WORK TASK: Locate each line in the records containing "middle". Copy it.

Stored items:
%%
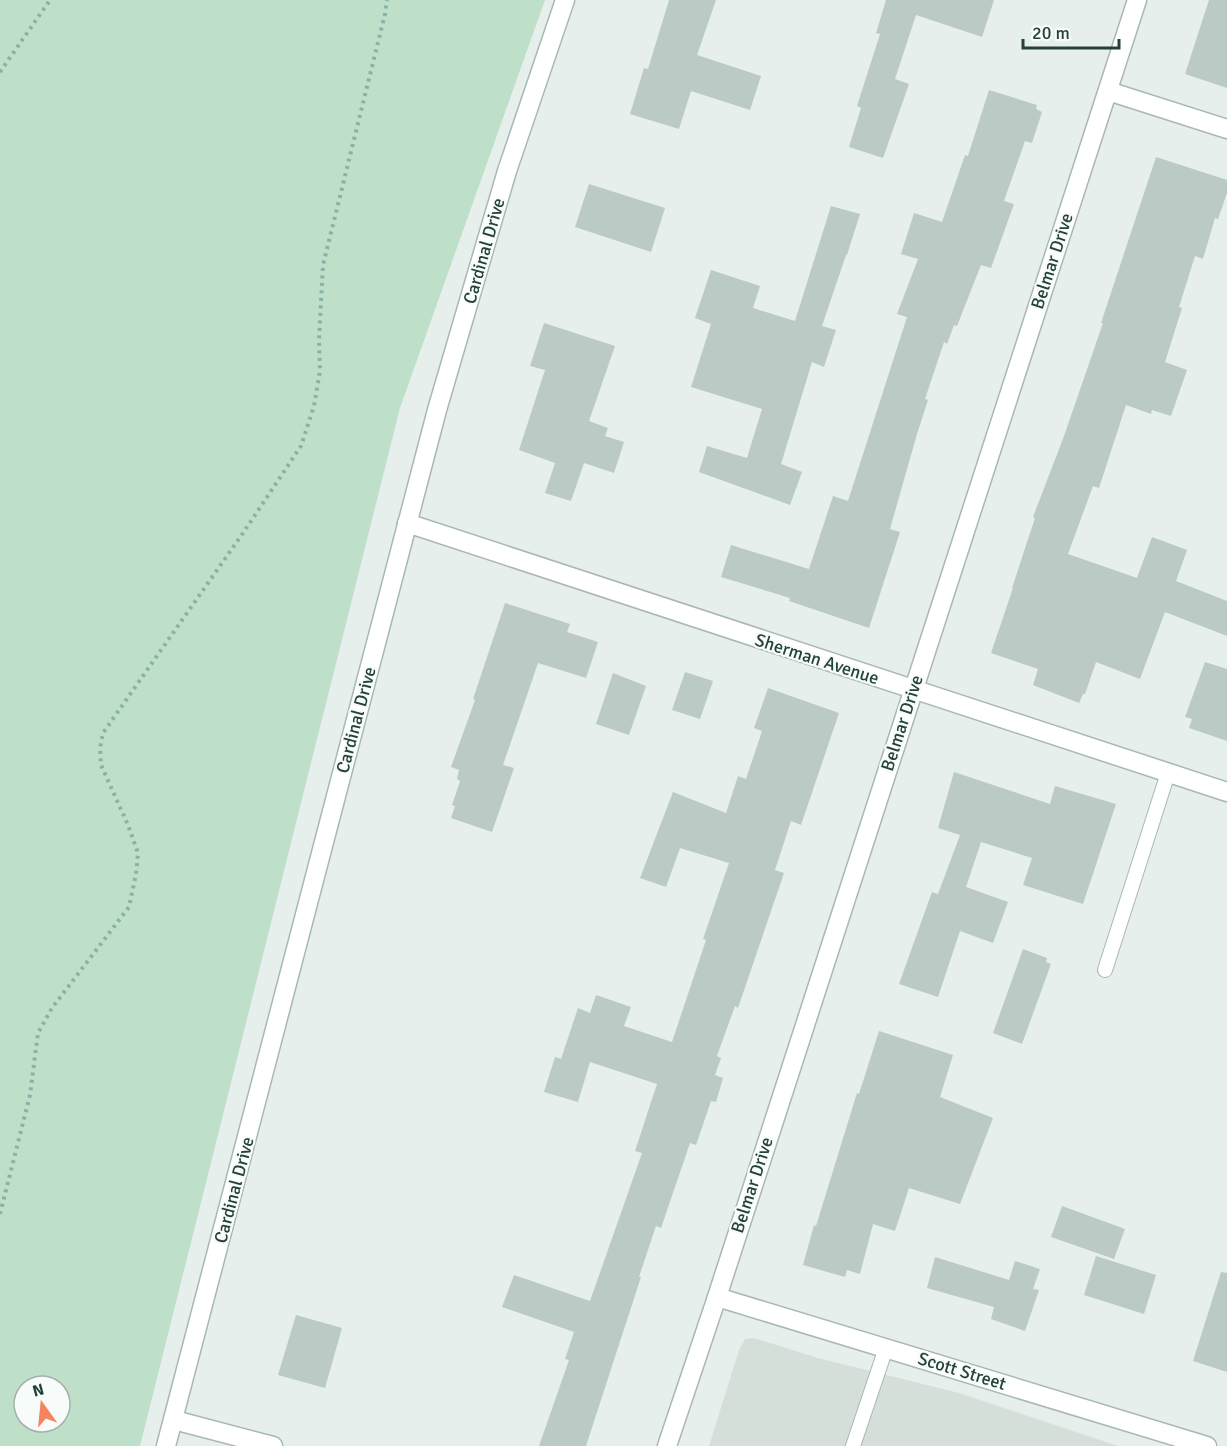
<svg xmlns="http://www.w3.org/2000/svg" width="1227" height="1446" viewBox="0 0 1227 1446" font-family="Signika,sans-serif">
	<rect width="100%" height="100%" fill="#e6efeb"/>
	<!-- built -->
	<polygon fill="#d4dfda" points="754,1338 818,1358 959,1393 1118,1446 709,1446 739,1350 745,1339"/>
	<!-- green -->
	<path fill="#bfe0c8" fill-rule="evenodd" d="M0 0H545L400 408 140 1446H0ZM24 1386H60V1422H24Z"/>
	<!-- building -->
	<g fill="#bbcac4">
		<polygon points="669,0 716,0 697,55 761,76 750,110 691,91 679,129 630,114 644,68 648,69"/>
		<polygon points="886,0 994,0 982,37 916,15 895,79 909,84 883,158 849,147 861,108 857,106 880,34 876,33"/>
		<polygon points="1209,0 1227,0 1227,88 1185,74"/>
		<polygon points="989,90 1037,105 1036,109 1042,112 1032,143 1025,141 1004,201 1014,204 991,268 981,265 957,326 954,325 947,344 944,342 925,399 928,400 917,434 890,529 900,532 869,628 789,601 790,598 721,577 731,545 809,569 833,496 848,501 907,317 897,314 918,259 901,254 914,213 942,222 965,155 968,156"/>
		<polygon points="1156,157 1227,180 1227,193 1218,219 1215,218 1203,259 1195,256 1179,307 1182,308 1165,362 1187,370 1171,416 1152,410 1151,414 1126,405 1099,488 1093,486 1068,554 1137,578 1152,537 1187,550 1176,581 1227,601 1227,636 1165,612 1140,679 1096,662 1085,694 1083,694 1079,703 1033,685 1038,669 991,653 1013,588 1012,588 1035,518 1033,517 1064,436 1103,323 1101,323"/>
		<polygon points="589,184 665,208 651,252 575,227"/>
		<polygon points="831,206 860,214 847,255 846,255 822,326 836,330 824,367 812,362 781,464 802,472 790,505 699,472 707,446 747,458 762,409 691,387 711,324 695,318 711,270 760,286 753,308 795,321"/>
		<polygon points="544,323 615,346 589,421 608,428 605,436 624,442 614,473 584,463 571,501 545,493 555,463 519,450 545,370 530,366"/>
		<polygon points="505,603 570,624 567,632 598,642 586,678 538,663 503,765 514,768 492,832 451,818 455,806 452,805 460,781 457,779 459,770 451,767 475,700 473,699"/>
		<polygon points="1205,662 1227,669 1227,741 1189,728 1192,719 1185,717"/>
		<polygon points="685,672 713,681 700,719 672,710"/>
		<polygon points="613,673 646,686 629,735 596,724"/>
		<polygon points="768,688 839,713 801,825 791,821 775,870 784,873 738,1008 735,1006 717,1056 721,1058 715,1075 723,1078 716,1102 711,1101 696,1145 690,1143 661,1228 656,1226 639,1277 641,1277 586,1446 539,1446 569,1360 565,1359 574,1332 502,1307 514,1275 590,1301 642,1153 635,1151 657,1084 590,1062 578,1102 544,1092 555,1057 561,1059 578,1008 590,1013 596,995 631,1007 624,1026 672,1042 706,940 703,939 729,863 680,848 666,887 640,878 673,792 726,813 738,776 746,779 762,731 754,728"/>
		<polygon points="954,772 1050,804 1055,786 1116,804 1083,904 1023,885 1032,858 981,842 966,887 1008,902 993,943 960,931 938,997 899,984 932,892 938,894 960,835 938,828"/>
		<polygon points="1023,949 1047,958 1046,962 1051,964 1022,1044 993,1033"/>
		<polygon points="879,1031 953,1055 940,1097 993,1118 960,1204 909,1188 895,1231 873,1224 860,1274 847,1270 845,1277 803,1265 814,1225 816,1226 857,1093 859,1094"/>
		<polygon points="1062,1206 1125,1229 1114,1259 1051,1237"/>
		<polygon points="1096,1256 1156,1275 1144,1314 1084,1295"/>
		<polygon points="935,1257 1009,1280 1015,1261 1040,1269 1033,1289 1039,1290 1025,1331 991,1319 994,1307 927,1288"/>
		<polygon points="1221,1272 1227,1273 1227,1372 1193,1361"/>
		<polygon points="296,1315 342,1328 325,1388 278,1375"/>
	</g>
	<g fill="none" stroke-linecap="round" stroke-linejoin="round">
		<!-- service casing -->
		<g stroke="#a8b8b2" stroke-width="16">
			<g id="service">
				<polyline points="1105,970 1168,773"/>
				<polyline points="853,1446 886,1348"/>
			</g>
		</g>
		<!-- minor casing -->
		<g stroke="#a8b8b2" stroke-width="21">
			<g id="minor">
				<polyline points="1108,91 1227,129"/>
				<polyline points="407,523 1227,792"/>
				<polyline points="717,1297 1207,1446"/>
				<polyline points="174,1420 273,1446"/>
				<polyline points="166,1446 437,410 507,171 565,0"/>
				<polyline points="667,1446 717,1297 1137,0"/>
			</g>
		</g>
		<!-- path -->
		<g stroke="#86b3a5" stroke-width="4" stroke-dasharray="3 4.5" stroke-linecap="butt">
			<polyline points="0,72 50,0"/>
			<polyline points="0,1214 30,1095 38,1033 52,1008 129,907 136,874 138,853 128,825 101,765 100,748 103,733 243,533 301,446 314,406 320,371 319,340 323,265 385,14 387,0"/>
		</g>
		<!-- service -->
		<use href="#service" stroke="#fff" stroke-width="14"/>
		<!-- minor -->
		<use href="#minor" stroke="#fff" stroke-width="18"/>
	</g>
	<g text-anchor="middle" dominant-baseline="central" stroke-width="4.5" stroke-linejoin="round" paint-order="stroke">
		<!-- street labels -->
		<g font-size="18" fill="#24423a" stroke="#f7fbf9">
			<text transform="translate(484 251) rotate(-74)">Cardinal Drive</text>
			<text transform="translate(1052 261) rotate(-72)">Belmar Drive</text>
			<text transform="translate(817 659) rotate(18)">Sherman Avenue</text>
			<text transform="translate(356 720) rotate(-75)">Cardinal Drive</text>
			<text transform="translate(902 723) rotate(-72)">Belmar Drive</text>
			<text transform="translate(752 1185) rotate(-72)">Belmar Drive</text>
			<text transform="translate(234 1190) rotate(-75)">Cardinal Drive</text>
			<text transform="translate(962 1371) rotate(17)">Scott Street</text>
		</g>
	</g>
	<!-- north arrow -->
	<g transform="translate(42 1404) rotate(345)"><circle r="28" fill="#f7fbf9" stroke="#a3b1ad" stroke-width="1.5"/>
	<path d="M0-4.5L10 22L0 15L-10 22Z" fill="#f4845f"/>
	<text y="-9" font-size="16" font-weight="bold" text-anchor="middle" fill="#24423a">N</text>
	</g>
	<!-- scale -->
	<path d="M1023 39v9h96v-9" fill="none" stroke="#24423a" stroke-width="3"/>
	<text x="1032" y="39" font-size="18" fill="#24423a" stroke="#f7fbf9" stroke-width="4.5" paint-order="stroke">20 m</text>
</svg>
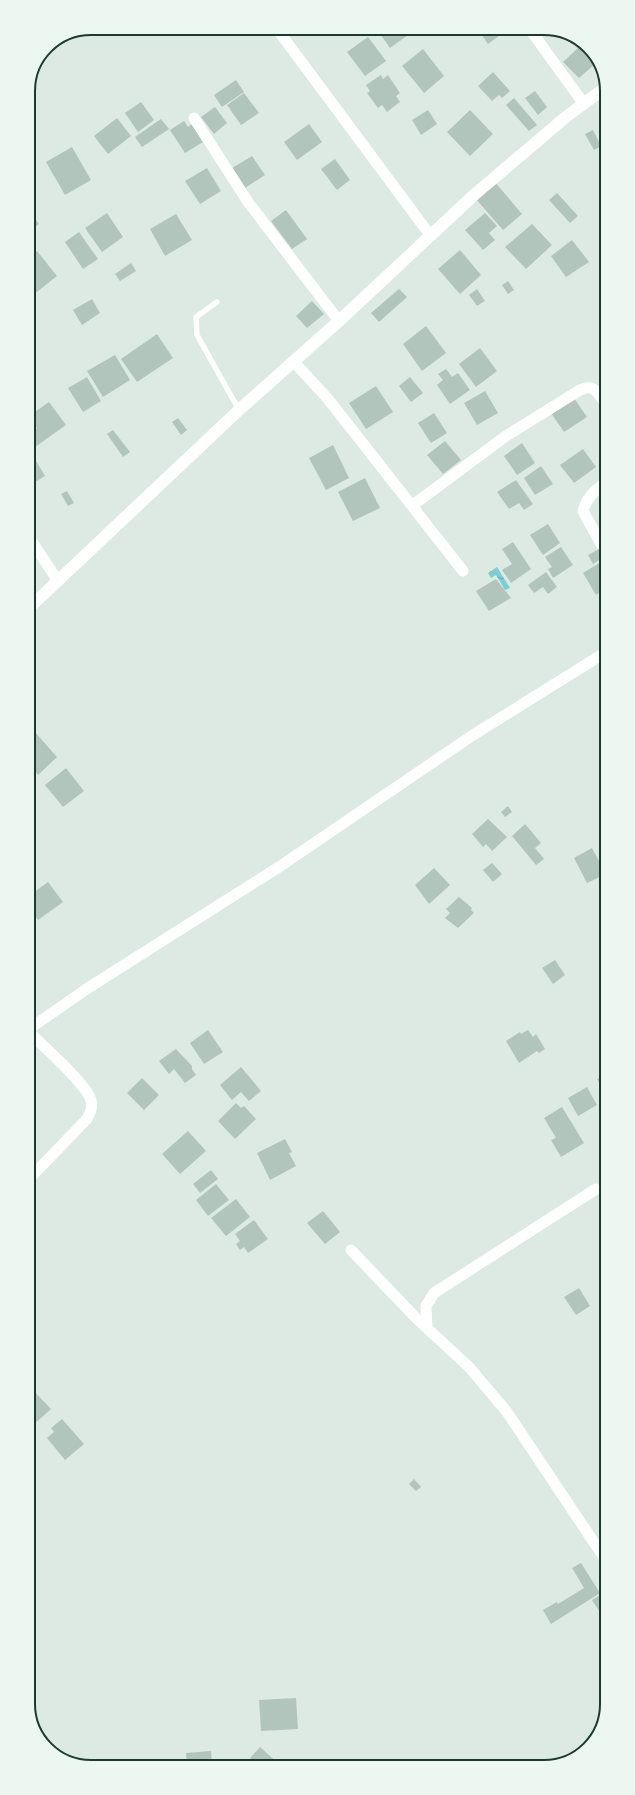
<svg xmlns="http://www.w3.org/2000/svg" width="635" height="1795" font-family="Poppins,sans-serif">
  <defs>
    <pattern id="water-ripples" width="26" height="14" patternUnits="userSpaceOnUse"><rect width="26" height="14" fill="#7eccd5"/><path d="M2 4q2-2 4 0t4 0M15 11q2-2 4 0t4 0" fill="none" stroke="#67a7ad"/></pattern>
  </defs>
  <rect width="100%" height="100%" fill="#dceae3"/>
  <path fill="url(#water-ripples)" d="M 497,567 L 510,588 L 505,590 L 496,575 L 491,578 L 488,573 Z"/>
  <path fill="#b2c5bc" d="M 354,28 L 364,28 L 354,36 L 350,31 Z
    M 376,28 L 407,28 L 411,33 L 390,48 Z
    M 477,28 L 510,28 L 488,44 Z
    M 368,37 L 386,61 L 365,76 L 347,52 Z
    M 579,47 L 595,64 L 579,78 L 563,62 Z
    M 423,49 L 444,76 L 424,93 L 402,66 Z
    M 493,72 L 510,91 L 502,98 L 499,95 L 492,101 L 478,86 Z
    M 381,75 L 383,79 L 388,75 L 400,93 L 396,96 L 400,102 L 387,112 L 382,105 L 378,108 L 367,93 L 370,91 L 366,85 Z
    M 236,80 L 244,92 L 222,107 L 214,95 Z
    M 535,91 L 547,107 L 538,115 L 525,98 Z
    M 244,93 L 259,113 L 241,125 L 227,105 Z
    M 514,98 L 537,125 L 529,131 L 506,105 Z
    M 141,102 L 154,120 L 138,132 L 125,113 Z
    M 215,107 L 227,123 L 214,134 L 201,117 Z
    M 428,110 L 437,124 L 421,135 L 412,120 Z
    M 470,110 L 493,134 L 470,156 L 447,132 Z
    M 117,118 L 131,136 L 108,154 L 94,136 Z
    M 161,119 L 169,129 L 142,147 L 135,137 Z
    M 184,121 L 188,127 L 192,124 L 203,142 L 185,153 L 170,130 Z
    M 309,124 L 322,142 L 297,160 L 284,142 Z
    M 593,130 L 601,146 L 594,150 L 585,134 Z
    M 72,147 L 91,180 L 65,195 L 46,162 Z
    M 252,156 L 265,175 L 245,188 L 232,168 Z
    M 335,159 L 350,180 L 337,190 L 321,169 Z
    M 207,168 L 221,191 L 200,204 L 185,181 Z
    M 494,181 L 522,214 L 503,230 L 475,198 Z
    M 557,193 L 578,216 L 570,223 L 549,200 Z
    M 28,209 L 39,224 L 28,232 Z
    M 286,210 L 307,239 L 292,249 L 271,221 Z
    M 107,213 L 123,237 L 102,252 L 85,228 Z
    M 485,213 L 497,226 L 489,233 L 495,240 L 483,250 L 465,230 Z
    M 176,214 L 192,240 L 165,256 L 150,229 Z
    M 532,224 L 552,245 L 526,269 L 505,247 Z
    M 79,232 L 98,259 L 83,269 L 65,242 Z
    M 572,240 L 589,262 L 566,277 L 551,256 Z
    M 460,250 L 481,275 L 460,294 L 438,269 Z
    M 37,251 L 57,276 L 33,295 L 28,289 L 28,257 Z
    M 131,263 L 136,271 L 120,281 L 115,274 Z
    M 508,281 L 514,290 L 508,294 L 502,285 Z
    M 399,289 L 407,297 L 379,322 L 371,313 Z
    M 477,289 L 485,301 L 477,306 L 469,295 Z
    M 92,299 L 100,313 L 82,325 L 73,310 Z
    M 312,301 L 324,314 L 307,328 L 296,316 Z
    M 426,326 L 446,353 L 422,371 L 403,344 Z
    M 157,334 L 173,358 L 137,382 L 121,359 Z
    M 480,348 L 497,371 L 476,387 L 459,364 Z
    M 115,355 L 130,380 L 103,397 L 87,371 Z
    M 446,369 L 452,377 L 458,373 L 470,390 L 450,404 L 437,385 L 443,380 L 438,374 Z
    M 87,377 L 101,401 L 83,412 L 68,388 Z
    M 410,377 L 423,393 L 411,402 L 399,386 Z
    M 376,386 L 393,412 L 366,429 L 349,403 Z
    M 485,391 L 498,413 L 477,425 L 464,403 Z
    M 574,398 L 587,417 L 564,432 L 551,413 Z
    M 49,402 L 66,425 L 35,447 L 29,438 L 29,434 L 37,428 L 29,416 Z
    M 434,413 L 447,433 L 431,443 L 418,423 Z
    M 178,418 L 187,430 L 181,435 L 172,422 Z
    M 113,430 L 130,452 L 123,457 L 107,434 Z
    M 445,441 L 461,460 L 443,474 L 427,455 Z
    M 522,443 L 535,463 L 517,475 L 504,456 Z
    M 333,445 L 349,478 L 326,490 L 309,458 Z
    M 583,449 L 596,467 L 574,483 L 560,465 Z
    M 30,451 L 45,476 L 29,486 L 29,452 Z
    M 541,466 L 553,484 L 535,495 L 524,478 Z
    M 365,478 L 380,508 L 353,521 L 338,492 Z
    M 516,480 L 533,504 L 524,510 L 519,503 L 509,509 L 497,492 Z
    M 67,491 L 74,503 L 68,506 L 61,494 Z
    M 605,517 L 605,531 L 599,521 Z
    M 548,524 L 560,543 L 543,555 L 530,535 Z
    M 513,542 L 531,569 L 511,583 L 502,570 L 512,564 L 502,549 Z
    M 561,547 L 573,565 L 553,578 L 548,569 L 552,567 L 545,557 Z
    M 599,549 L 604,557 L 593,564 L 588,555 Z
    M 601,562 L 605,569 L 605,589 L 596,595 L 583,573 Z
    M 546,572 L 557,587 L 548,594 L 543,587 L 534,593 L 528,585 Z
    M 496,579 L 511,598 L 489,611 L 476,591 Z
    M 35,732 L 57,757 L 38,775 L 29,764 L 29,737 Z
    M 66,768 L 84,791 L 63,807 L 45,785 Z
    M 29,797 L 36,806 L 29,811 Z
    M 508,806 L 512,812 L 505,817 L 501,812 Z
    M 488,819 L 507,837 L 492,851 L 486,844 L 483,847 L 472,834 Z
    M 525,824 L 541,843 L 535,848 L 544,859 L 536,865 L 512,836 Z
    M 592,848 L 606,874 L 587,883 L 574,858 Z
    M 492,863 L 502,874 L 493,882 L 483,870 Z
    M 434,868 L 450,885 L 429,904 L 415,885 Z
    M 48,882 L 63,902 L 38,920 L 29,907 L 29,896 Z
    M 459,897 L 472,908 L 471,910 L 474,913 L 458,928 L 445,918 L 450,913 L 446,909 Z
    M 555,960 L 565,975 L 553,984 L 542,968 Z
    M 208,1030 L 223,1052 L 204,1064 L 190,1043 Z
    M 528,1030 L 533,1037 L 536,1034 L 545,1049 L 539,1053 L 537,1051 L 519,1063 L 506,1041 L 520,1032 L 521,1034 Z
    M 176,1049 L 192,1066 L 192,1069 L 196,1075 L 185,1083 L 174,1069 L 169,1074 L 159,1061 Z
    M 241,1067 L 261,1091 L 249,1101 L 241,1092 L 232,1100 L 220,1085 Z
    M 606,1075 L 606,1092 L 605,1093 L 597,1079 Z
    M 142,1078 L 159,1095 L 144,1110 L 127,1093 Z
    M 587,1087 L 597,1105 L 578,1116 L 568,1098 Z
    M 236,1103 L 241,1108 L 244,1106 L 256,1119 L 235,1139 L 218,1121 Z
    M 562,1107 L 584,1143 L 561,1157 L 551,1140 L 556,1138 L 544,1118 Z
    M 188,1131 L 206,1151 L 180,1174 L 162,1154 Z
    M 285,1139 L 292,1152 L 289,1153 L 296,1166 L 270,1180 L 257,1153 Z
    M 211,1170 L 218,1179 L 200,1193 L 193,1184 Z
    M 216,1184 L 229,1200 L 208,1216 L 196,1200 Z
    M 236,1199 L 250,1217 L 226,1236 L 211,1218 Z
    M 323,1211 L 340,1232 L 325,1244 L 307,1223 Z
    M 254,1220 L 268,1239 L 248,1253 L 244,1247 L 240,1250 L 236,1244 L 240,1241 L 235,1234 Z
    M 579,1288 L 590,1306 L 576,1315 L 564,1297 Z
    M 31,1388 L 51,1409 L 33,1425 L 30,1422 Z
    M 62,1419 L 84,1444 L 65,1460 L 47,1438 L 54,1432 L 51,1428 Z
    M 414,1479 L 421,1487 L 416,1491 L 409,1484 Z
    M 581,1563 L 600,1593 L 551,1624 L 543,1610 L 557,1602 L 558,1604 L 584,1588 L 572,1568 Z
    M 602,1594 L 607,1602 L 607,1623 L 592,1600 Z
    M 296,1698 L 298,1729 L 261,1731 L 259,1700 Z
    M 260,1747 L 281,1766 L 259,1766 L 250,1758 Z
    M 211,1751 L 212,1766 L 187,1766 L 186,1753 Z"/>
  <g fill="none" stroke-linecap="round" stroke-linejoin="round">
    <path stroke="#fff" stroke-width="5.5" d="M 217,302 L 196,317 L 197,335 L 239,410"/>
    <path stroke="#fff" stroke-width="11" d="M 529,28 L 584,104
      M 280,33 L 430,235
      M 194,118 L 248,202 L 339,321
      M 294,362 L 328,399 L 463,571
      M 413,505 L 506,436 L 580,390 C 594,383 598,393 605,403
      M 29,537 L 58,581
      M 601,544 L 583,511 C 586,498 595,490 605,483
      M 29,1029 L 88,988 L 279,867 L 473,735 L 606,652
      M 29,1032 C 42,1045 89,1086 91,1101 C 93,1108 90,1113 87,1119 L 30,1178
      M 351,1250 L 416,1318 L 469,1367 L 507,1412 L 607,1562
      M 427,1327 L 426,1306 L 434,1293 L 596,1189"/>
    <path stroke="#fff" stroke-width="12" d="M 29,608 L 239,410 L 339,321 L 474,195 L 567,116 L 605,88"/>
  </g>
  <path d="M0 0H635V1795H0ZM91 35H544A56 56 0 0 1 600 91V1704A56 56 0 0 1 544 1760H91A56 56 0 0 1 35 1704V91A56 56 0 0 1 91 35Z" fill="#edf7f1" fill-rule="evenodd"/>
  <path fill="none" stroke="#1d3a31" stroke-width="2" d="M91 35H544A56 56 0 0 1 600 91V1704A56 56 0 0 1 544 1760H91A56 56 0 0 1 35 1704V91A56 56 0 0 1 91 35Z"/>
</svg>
%%
RESPONSE FOR THIS EXERCISE:
	<g text-anchor="middle" dominant-baseline="central" stroke-width="4.5" stroke-linejoin="round" paint-order="stroke">
	<text y="-9" font-size="16" font-weight="bold" text-anchor="middle" fill="#24423a">N</text>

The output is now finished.